É importante destacar que Hades não era necessariamente mau, assim como todos os outros deuses, ele desfavorecia ou favorecia alguns mortais de acordo com sua vontade. Mas na história da Disney ele é o vilão, ou seja, ele é como o Capitão Gancho ou a bruxa malvada da Branca de Neve: não é o demônio em pessoa se manifestando pra destruir criancinhas diante da TV.

A figura de Phil, treinador do herói, também é apontada como referência ao demônio em forma de bode. Bom, Filoctetes na mitologia grega possuía a forma humana e não desempenhava o papel que ele tem na animação; mas muitas são as figuras metade bode e metade homem na mitologia, como os sátiros e o deus Pan. Há quem diga que Phil é uma referência ao paganismo, então eu digo: o filme todo é uma grande referência ao paganismo, pois a religião grega antiga, não sendo cristã, pode ser considerada pagã.

Há uma cena do desenho muito comentada nos sites de subliminares: nessa cena, o fogo da cabeça de Hades forma a palavra Jesus (bem no momento em que ele diz “e o único idiota que pode estragar tudo está perambulando por aí”) e depois esse mesmo fogo forma uma cruz.

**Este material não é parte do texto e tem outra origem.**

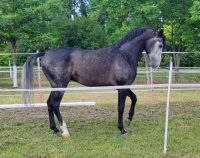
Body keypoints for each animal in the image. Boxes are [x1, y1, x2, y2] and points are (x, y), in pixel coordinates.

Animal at [21, 27, 166, 138]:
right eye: (160, 45)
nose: (156, 65)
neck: (124, 55)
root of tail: (45, 53)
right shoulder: (122, 88)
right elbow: (120, 107)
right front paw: (122, 130)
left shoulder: (124, 87)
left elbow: (135, 98)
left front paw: (129, 118)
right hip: (60, 86)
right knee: (55, 105)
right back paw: (65, 131)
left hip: (55, 86)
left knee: (49, 103)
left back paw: (55, 129)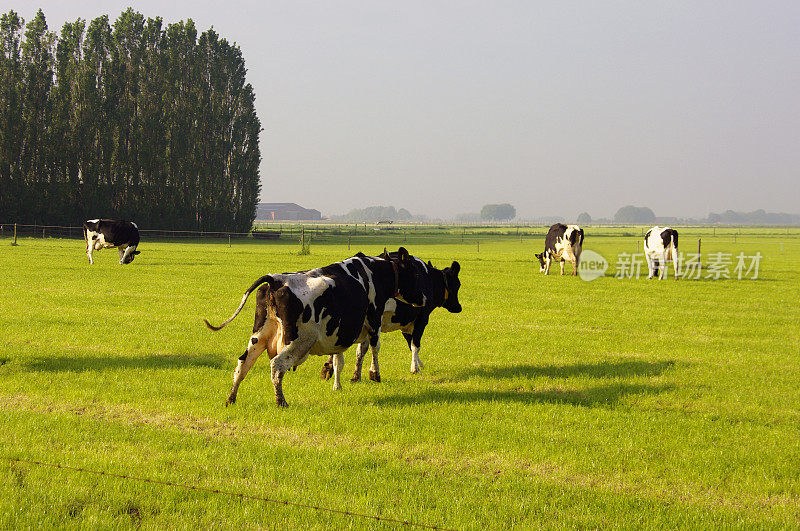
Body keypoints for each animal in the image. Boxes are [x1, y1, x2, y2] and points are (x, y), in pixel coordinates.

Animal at [202, 248, 424, 408]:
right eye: (415, 272)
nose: (424, 299)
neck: (374, 272)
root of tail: (276, 280)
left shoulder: (338, 335)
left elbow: (338, 360)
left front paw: (337, 384)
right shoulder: (374, 319)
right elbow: (375, 348)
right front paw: (374, 374)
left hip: (259, 337)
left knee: (242, 364)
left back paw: (231, 399)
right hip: (298, 341)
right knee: (277, 365)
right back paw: (281, 402)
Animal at [320, 255, 462, 384]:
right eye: (458, 284)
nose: (458, 307)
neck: (429, 280)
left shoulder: (401, 324)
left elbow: (363, 350)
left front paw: (356, 376)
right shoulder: (421, 319)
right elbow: (415, 345)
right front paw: (415, 368)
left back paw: (328, 369)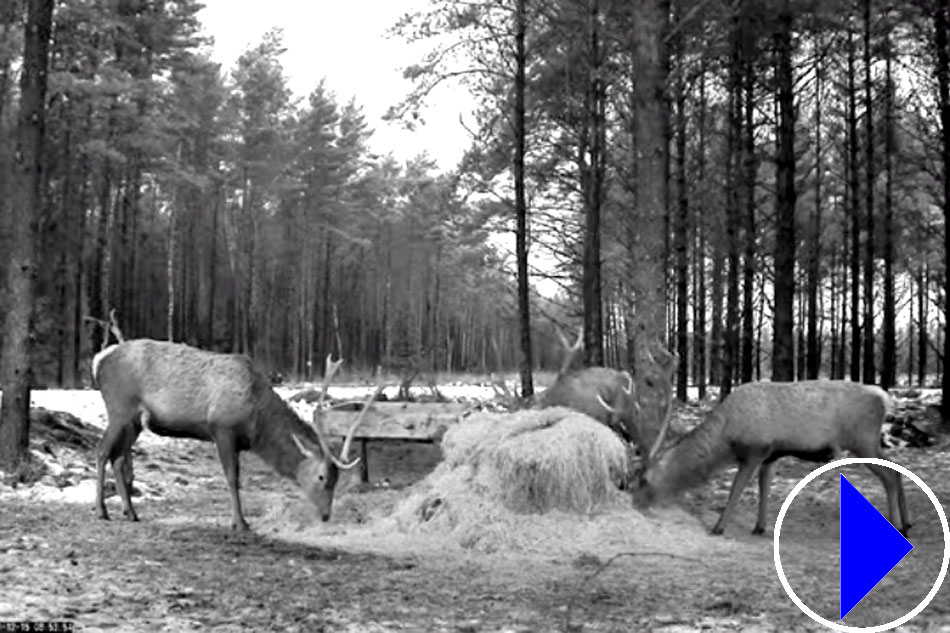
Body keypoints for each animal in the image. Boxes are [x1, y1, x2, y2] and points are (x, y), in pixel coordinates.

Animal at [93, 338, 384, 532]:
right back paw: (101, 511)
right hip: (119, 407)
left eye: (337, 479)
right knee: (102, 451)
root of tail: (99, 359)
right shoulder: (222, 428)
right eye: (321, 477)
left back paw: (130, 513)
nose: (325, 515)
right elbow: (233, 478)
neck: (257, 422)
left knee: (118, 458)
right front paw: (240, 522)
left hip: (134, 421)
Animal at [632, 378, 916, 536]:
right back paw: (908, 522)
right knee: (897, 467)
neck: (726, 438)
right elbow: (763, 488)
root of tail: (884, 399)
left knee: (889, 476)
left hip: (861, 440)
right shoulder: (770, 455)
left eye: (643, 479)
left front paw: (718, 527)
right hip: (871, 442)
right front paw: (760, 526)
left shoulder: (754, 450)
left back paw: (897, 525)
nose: (636, 504)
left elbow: (736, 489)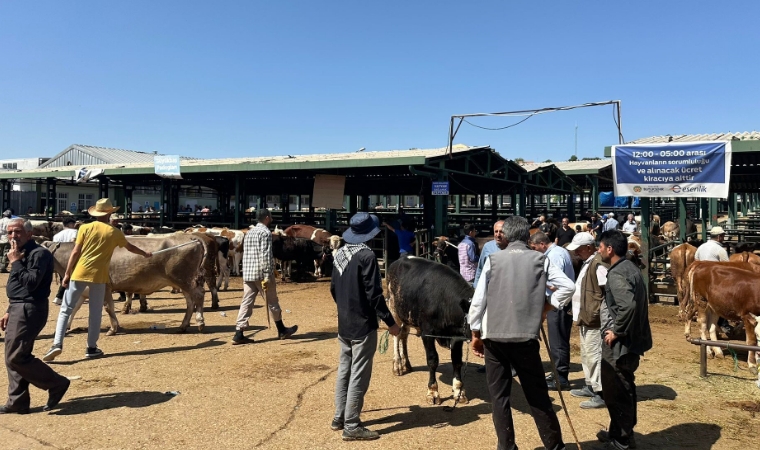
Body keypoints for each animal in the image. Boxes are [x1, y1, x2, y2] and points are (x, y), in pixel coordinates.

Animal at [386, 255, 476, 406]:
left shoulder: (457, 336)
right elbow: (433, 360)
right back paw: (397, 365)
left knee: (404, 335)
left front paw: (459, 392)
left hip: (407, 316)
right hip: (394, 308)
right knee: (396, 336)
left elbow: (457, 361)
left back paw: (407, 364)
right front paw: (433, 392)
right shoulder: (427, 333)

Ok. Vamos analisar a imagem da “óbvia” referência a Jesus que não dura nem meio segundo:

Eis o que os “especialistas” em subliminares veem:


Como quem procura acha, olha o que eu encontrei nessa mesma cena:

1. J suis, do francês, Je suis (“eu sou”); dessa forma, acredito que a disney estava conduzindo as crianças, principalmente as francesas, a um momento de catarse, para que pudessem refletir sobre sua trajetória pessoal.

2. S.O.S.: uma clara referência à necessidade de se pedir ajuda em caso de incêndio, alerta reforçado pelo fogo que emana do corpo de Hades.

3. II aviãozinho Y N: como sabemos, YN é New York ao contrário. A referência ao ataque  às torres gêmeas do WTC é evidente no desenho do primeiro prédio prestes a ser atingido pelo avião terrorista, e o fogo de Hades ajuda a compor a cena trágica que chocou o mundo no dia 11 de setembro de 2001. Essa previsão é ainda reforçada pelo fato de Hércules (1997) ter estreado na Nova Zelândia no dia 11 de setembro (ver IMDB).

Em relação ao símbolo da cruz, preciso mesmo explicar? Se a personagem tem na cabeça uma chama que é atiçada de acordo com seu humor, numa explosão de raiva é aceitável que ela tome conta de todo o seu corpo; e, se ele abre os braços nesse estado de ira, o que temos? Uma cruz.

Ora, qualquer pessoa em pé que abrir os braços com as pernas fechadas irá formar uma cruz (será coincidência? o.O). Há quem veja no Cristo Redentor uma referência a sua crucificação, mas há quem veja nele um Jesus abraçando a humanidade, abençoando o Rio de Janeiro e distribuindo amor. Ou seja, nem todo braço aberto faz referência à cruz. E mais, a cruz, antes de ser o símbolo do cristianismo, era uma estrutura de madeira que mantinha os prisioneiros (cristãos ou não) de braços abertos para que tivessem uma morte lenta e dolorosa; e a forma em T era só um dos muitos modelos utilizados para a crucificação na antiguidade.

E agora eu pergunto, quem é “o único idiota que está perambulando por aí” a quem Hades se refere naquela cena?
a)     Hércules.
b)     Jesus.
c)     Quem inventa mensagens subliminares para assustar criancinhas.
d)     Eu, que me dou ao trabalho de tentar explicar o que mentes doentias veem em uma simples animação infantil.